Ce que nous savons des variations génétiques entre les hommes vient pour l'instant essentiellement de l'étude de populations européennes. Pour avoir un panel plus large, Pääbo et ses collègues ont séquencé les génomes de cinq humains actuels du sud de l'Afrique, d'Afrique de l'Ouest, de Papouasie-Nouvelle Guinée, de Chine et de France puis les ont comparés avec le génome néandertalien.
Le génome néandertalien apparaît légèrement plus semblable à celui des non-Africains. Ce qui veut dire que pour tout point du génome pris au hasard là où les séquences modernes diffèrent, il y avait légèrement plus de chances que le génome néandertalien corresponde à celui d'un non-Africain plutôt que d'un Africain.
Bien que plusieurs explications soient possibles, la plus simple est que les premiers hommes modernes ont dû se croiser avec les néandertaliens au Moyen-Orient après leur départ d'Afrique et avant leur dispersion dans l'Eurasie.
Les auteurs estiment qu'environ 1 à 4 pour cent du génome des hommes actuels pourraient provenir des néandertaliens. Les modèles de population ont indiqué que lorsqu'une population arrive dans une autre, même un faible taux de croisement peut largement se répercuter dans le génome de ses membres si cette population connaît ensuite une forte expansion. Le faible pourcentage d'ADN néandertalien retrouvé dans le génome de l'homme moderne suggère ainsi que les croisements ont été assez limités.
La comparaison entre les deux génomes a aussi fourni beaucoup d'autres résultats qui pourraient finalement être plus importants que la découverte d'un apport néandertalien pour une meilleure compréhension de nous-mêmes.
"C'est super de penser que certains d'entre nous possèdent un peu d'ADN néandertalien, mais pour moi, la possibilité de chercher des traces d'une sélection positive qui s'est produite peu après la séparation des deux espèces est probablement l'aspect le plus fascinant de ce projet" précise Pääbo.
Son équipe a conçu une méthode pour repérer les régions dans le génome des hommes modernes où de nouveaux gènes se sont propagés dans leur population depuis la divergence avec les Néandertaliens. Ces gènes ont probablement contribué d'une manière ou d'une autre à augmenter les chances de survie ou de reproduction des premiers hommes modernes.
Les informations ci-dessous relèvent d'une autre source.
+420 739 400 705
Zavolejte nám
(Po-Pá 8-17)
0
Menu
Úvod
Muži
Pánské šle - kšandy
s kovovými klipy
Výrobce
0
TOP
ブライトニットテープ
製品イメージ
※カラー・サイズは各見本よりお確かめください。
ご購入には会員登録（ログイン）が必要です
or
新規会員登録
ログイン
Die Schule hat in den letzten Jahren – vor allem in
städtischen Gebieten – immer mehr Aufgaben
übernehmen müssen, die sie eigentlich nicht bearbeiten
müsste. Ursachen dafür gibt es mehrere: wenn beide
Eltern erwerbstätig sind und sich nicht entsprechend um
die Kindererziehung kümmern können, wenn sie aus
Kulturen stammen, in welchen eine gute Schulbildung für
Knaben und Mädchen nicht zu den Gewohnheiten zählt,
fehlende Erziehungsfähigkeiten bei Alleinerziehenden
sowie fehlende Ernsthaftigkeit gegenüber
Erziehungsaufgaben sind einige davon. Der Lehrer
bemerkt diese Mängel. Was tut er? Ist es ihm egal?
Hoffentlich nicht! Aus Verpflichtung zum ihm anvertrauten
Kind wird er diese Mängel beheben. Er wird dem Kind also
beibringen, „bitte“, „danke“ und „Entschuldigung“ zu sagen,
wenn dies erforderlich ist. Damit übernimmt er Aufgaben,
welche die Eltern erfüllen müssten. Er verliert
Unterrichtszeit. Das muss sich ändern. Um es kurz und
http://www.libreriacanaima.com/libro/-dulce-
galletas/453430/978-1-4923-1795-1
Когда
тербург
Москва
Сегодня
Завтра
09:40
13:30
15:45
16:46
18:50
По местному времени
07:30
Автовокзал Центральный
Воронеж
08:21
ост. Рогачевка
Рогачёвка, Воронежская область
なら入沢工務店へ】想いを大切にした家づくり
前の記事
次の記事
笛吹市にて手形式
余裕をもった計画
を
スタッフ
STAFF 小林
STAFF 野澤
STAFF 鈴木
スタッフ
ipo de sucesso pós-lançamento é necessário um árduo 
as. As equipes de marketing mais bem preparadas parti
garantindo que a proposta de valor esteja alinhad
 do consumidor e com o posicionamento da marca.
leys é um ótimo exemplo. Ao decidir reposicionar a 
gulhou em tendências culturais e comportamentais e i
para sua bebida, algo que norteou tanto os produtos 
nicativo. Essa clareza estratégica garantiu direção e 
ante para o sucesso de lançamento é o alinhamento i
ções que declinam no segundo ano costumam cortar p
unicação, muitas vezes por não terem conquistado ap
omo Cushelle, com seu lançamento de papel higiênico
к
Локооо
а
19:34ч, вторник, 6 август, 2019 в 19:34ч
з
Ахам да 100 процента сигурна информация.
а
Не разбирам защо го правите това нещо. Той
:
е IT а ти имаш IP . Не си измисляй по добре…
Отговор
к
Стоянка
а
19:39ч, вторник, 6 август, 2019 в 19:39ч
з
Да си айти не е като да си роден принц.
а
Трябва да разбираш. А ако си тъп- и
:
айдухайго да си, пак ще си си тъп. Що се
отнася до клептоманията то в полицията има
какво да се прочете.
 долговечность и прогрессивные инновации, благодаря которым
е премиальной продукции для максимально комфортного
Les chercheurs ont passé au crible les génomes de cinq humains actuels du monde entier à la recherche de régions qui présenteraient des variations de séquence fréquentes et pas chez l'homme de Néandertal. Ils ont découvert 212 de ces régions. Parmi les 20 régions qui paraissent avoir subi la sélection positive la plus forte se trouvent trois gènes qui, lorsqu'ils sont mutés, affectent les développements cognitif et mental. Ces gènes ont été impliqués dans la trisomie 21, la schizophrénie et l'autisme.
Dans les autres régions se trouvent aussi un gène intervenant dans le métabolisme énergétique et un autre qui agit sur le développement du crâne, de la clavicule et de la cage thoracique.
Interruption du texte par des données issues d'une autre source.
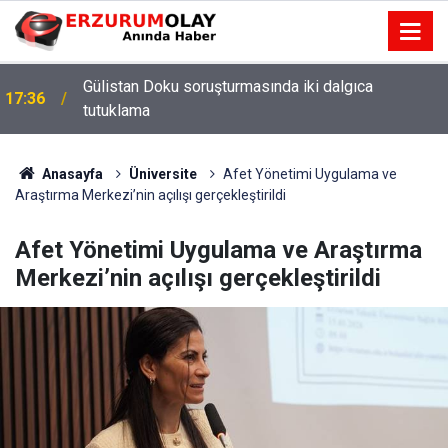
Gülistan Doku soruşturmasında iki dalgıca
17:36
tutuklama
Anasayfa
Üniversite
Afet Yönetimi Uygulama ve
Araştırma Merkezi’nin açılışı gerçekleştirildi
Afet Yönetimi Uygulama ve Araştırma
Merkezi’nin açılışı gerçekleştirildi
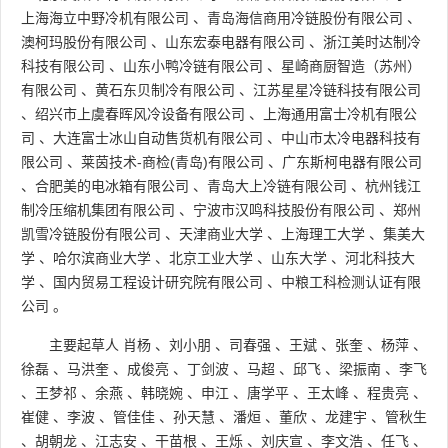
上海海立中野冷机有限公司
、
青岛海信商用冷链股份有限公司
、
澳柯玛股份有限公司
、
山东宏泰电器有限公司
、
浙江美时达制冷
科技有限公司
、
山东小鸭冷链有限公司
、
星崎商厨智造（苏州）
有限公司
、
黄石东贝制冷有限公司
、
江苏星星冷链科技有限公司
、
绍兴市上虞春晖风冷设备有限公司
、
上海通用富士冷机有限公
司
、
大连富士冰山自动售货机有限公司
、
中山市太冷电器科技有
限公司
、
莱茵技术-商检(青岛)有限公司
、
广东斯柯电器有限公司
、
合肥美的电冰箱有限公司
、
青岛大上冷链有限公司
、
杭州钱江
制冷压缩机集团有限公司
、
宁波市汉鸣科技股份有限公司
、
郑州
凯雪冷链股份有限公司
、
天津商业大学
、
上海理工大学
、
集美大
学
、
哈尔滨商业大学
、
北京工业大学
、
山东大学
、
河北科技大
学
、
国内贸易工程设计研究院有限公司
、
中粮工科检测认证有限
公司
。
主要起草人
肖杨
、
刘小朋
、
司春强
、
王斌
、
张奎
、
杨萍
、
徐磊
、
马洪奎
、
成俊亮
、
丁剑波
、
马超
、
邱飞
、
梁振南
、
李飞
、
王梦祁
、
余燕
、
韩晓婉
、
申江
、
唐学平
、
王太峰
、
程贵亮
、
崔健
、
李波
、
管佳佳
、
孙天慧
、
潘烜
、
董欣
、
龙建宇
、
管秋生
、
胡朝龙
、
江志安
、
干苗根
、
王烁
、
刘庆宣
、
李文浩
、
任飞
、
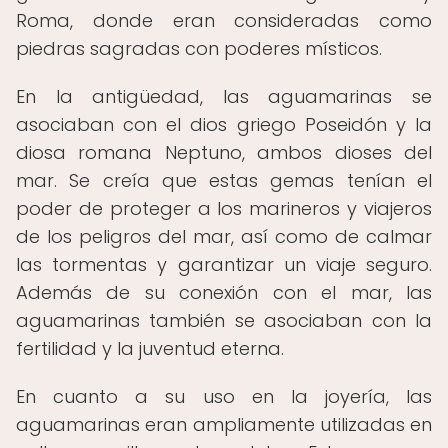
Roma, donde eran consideradas como
piedras sagradas con poderes místicos.
En la antigüedad, las aguamarinas se
asociaban con el dios griego Poseidón y la
diosa romana Neptuno, ambos dioses del
mar. Se creía que estas gemas tenían el
poder de proteger a los marineros y viajeros
de los peligros del mar, así como de calmar
las tormentas y garantizar un viaje seguro.
Además de su conexión con el mar, las
aguamarinas también se asociaban con la
fertilidad y la juventud eterna.
En cuanto a su uso en la joyería, las
aguamarinas eran ampliamente utilizadas en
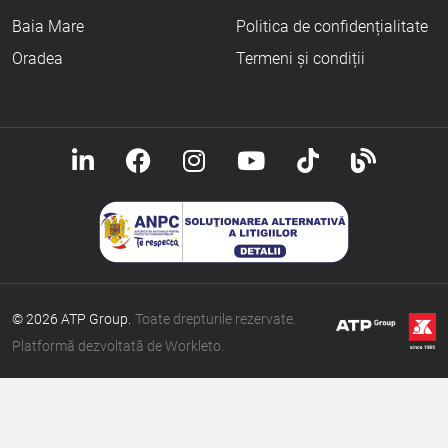
Baia Mare
Politica de confidențialitate
Oradea
Termeni și condiții
© 2026 ATP Group.
Toate drepturile rezervate.
Platformă dezvoltată de Workleto.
Les chercheurs ont aussi utilisé le génome néandertalien pour produire la première version d'un catalogue des caractéristiques génétiques présentes chez tous les hommes actuels mais pas chez ceux de Néandertal ou chez les grands singes. Ce catalogue présentera un intérêt pour les scientifiques qui étudient ce qui sépare l'homme des autres organismes.
Dans un article également publié dans ce numéro de Science, une autre équipe de recherche comprenant beaucoup des mêmes chercheurs et aussi dirigée par Pääbo décrit une nouvelle technique pour séquencer des régions spécifiques du génome néandertalien à partir de matériaux particulièrement dégradés. Utilisant une "capture de séquence cible", les chercheurs se sont focalisés sur les régions codant pour des protéines existant dans le génome d'un autre homme de Néandertal en Espagne. Ils ont identifié 88 substitutions d'acides aminés qui se sont fixées chez l'homme actuel après sa divergence des Néandertaliens. D'autres travaux seront nécessaires pour déterminer dans quelle mesure ces changements ont pu affecter la biologie humaine.